# Husband & Wife Rivalry...HILARIOUS!!! (PG)



## forluvofsmoke (Oct 1, 2009)

One evening a husband, thinking he was being funny, said to his wife: "Perhaps we should start washing your clothes in Slim Fast. Maybe it would take a few inches off your butt..."

His wife was not amused in the least bit and decided that she simply couldn't let such a comment go unrewarded.

The next morning when her husband was getting dressed for work, he took a pair of underwear out of his dresser drawer and said: "WTF is this?", as a little dust appeared when he shook them out.

He hollered into the bathroom: "Honey, why did you put talcum powder in my underwear?"

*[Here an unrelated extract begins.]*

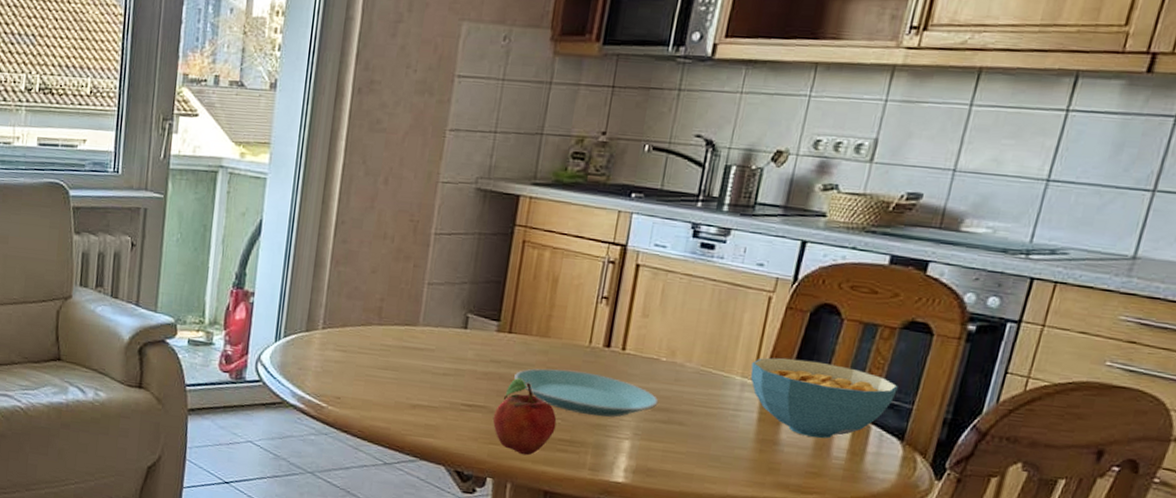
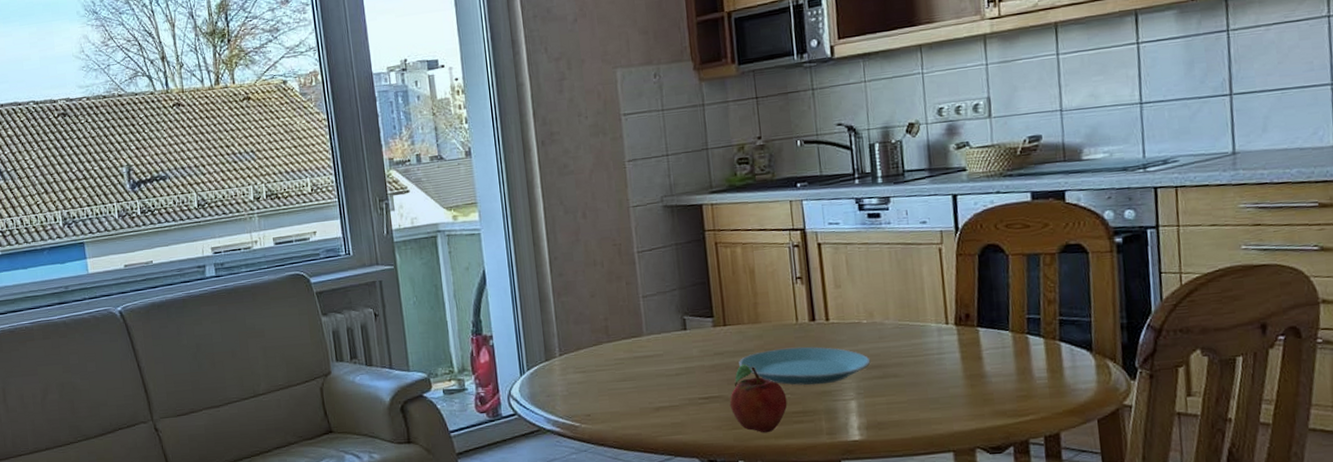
cereal bowl: present [750,357,898,439] -> none [941,296,1073,364]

She replied: "It's not talcum powder, IT'S MIRACLE GROW, you jackass......."

Eric


----------



## meat hunter (Oct 1, 2009)

LOL. Good one!!!


----------



## richoso1 (Oct 1, 2009)

A woman know how to hurt a man... we get no respect.


----------



## beer-b-q (Oct 1, 2009)

_*roflmao**!!!*_


----------



## Dutch (Oct 2, 2009)

Good one Eric!  I really gotta remember to first swallow my coffee first before reading your jokes.  I know I need to clean my computer screen more often but I prefer to do it when I WANT to, not because I HAVE to!!


----------